J'ai découvert ce livre grâce à Masse Critique. Cette dystopie nous emmène dans un futur qui cumule un grand nombre de traits des temps actuels, poussées à leur paroxysme. On ne découvre que petit à petit, et parfois même tardivement, le mode de fonctionnement et de gouvernance de ce monde séparé en deux grands clans contraires.
D'une part, les Roues, qui vivent dans leur voiture et doivent rouler sans arrêt pour gagner des points, afin de pouvoir se payer les besoins les plus élémentaires de l'existence (aller aux toilettes, se laver, manger…) et aussi s'offrir des distractions savamment orchestrées pour maintenir l'état de soumission mentale de ces individus qui croient avoir fait un libre choix. Une devise guide leur existence : « Avancer toujours ». le mouvement perpétuel est érigé en finalité de la vie et en moyen de progresser. Conduire est considéré comme une éthique et un art de vivre, qui se transmet de génération en génération, avec fierté.
D'autre part les Pieds, qui vivent à l'écart des routes, dans des villages en ruines, communautés sédentaires pratiquant un syncrétisme religieux mêlant christianisme et chamanisme, et pour qui le temps est aboli. Ils vivent en autarcie, selon un modèle décroissant, par la force des choses : les temps sont difficiles et les ressources maigres. Les familles sont à géométrie variable, femmes et enfants appartenant plus ou moins à tout le monde. Leur vie ordinairement calme, lente et silencieuse est ponctuée de rites initiatiques d'une grande violence qui génèrent dans les populations des transes cathartiques.
Ainsi,
Emmanuel Brault ne dresse pas un portrait manichéen entre ces deux cultures qui sont aux antipodes l'une de l'autre. Quelques magouilleurs opportunistes opèrent une jonction clandestine entre ces deux mondes, à base de marché noir et trafics en tous genres censés améliorer le quotidien des uns et des autres. Rien de neuf sous le soleil…

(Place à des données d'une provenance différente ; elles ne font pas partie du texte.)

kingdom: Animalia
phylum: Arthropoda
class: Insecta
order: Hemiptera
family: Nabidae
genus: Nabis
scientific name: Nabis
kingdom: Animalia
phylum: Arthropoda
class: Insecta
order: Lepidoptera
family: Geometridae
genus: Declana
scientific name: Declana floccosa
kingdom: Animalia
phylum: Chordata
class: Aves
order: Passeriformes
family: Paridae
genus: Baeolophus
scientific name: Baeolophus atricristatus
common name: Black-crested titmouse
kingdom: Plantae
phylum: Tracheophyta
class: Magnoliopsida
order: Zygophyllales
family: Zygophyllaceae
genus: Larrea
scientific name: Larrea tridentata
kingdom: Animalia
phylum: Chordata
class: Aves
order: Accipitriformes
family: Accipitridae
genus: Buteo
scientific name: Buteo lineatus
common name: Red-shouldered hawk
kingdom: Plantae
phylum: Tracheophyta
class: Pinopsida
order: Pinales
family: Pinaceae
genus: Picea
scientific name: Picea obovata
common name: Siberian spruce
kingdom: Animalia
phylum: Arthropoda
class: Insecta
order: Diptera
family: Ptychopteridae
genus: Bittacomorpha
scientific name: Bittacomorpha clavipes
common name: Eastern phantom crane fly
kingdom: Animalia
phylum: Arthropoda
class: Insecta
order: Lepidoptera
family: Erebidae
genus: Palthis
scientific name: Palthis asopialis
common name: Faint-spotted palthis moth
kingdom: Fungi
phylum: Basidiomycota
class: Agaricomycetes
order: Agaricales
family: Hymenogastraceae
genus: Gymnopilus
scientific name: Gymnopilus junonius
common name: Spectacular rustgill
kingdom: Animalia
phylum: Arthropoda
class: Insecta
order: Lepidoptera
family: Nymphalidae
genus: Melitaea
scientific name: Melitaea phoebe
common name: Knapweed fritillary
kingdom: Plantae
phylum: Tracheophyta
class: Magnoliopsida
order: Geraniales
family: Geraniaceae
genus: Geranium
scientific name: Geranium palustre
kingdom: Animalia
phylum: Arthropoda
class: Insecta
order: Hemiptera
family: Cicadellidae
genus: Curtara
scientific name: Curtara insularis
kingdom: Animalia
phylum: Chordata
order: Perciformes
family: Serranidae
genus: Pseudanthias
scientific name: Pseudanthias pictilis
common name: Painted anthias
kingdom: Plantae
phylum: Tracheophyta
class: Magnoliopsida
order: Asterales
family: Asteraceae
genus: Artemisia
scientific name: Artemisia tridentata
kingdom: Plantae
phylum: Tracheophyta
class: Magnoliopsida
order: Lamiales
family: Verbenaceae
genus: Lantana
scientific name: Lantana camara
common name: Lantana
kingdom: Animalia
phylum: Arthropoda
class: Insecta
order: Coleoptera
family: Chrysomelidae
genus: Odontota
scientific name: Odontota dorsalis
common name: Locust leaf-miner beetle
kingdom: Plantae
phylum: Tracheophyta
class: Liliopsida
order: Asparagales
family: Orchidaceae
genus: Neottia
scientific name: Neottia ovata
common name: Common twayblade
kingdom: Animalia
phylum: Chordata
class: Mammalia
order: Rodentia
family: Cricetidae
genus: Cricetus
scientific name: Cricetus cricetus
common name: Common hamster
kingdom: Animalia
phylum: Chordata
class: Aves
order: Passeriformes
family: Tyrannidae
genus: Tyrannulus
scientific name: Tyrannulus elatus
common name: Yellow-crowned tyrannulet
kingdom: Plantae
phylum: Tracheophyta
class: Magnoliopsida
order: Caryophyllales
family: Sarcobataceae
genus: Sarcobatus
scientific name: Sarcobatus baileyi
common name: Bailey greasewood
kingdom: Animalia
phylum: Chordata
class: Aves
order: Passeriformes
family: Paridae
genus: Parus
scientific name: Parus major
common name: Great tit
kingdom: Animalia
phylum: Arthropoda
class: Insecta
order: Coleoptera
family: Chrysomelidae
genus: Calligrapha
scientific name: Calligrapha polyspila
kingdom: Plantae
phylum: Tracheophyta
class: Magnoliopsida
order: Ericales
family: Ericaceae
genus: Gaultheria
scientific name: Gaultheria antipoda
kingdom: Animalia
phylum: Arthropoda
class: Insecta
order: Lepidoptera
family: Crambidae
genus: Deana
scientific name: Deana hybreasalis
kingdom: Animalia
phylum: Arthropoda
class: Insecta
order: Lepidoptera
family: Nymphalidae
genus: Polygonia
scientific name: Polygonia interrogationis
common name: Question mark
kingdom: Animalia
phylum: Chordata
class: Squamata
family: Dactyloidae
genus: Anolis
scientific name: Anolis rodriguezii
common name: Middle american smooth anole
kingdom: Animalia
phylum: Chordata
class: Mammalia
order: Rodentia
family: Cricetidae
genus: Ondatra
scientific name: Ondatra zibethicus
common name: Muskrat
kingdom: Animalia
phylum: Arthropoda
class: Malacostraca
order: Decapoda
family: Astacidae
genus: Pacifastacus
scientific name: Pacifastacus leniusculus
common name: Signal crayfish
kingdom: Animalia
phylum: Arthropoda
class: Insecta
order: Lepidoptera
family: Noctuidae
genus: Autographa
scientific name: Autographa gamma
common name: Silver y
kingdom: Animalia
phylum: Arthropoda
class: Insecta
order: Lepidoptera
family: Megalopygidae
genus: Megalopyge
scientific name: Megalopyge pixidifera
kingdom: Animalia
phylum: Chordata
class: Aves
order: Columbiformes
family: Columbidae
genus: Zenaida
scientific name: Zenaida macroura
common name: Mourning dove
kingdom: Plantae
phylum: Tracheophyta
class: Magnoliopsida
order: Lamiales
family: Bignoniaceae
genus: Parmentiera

Les réseaux sociaux (« le flux ») ont pris la place des institutions régaliennes. La gouvernance appartient à un ordre militaire, mais le vrai pouvoir est en fait détenu par les « lucioles », mutants vissés à leurs écrans, qui seuls sont capables d'analyser le flux (big data…) afin d'en tirer des probabilités, des statistiques, et donc orienter les décisions.
Un enchaînement d'événements va déclencher une guerre entre les deux mondes. Les combattants Roues (volontaires) s'enivrent de violence, se sentent devenir des hommes-machines, ne voyant plus de frontières entre les fluides qui circulent dans les moteurs de leurs voitures, et ceux qui circulent dans leurs propres corps. On ne peut s'empêcher de penser par moments au génial
Crash ! de
J.G. Ballard, surtout dans une scène d'accouplement démentielle entre le narrateur et une des guerrières enragées, où l'habitacle qui héberge leurs ébats est un tiers contribuant au délire des sens.
Comment ne pas voir les maux qui touchent déjà notre époque ? Cette démocratie qui « change de visage en temps réel » sous l'impact des flux dans les sociaux réseaux, ces citoyens prêts à sacrifier leur liberté pour garantir leur sécurité, ces « port-vie » qui maintiennent le lien entre chaque individu (tracé en permanence) et la grande matrice collective, ça a des airs de déjà vu, déjà vécu… Mais qui sont les gagnants de tout cela ?... Dans le livre, cela n'apparaît pas, il ne semble y avoir que des perdants. A la fin, peut-être un espoir ?...
Le point fort de ce livre, est qu'il ne nous sert jamais la soupe à laquelle on s'attend.